La Oficina de Control de Activos Extranjeros (OFAC) tiene claro que el objetivo es paralizar el financiamiento del tráfico de fentanilo y las operaciones armadas en estados clave como Chihuahua y Michoacán, donde estos grupos tienen fuerte presencia.
Este movimiento marca un punto de inflexión en la estrategia contra el crimen organizado en México, que hasta ahora había sido más tradicional y menos agresiva en términos legales internacionales.
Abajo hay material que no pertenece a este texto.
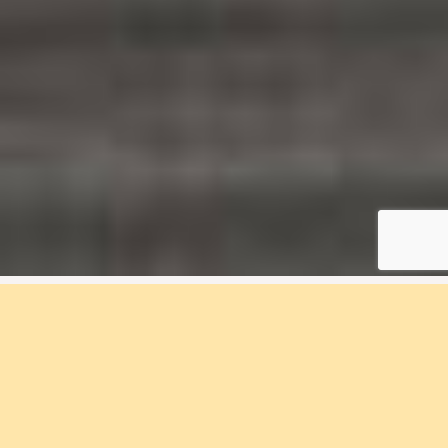
3 rum & kök, 69 m², 2B-
1002, Kvisljungeby
Ängar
Aunque algunos medios critican la medida por su posible impacto en la soberanía mexicana o por ser un gesto más simbólico que efectivo, la realidad es que la presión financiera global puede complicar seriamente la operatividad de estos cárteles.
En contraste, mientras Estados Unidos endurece su postura, en México se discuten proyectos como el cablebús en Puebla, que apuestan por soluciones de movilidad innovadoras y seguras para la ciudadanía, demostrando que la inversión en infraestructura pública puede ser una herramienta poderosa para mejorar la calidad de vida y reducir la violencia desde la raíz, sin caer en intervenciones estatales excesivas.
Así que, mientras la guerra contra el narcotráfico se libra en varios frentes, la designación de estos grupos como terroristas extranjeros es un recordatorio de que la lucha no solo es con armas, sino también con finanzas y diplomacia. Y para quienes vivimos en ciudades donde el transporte público es un reto diario, iniciativas como el cablebús son un respiro tangible frente a la inseguridad y el caos.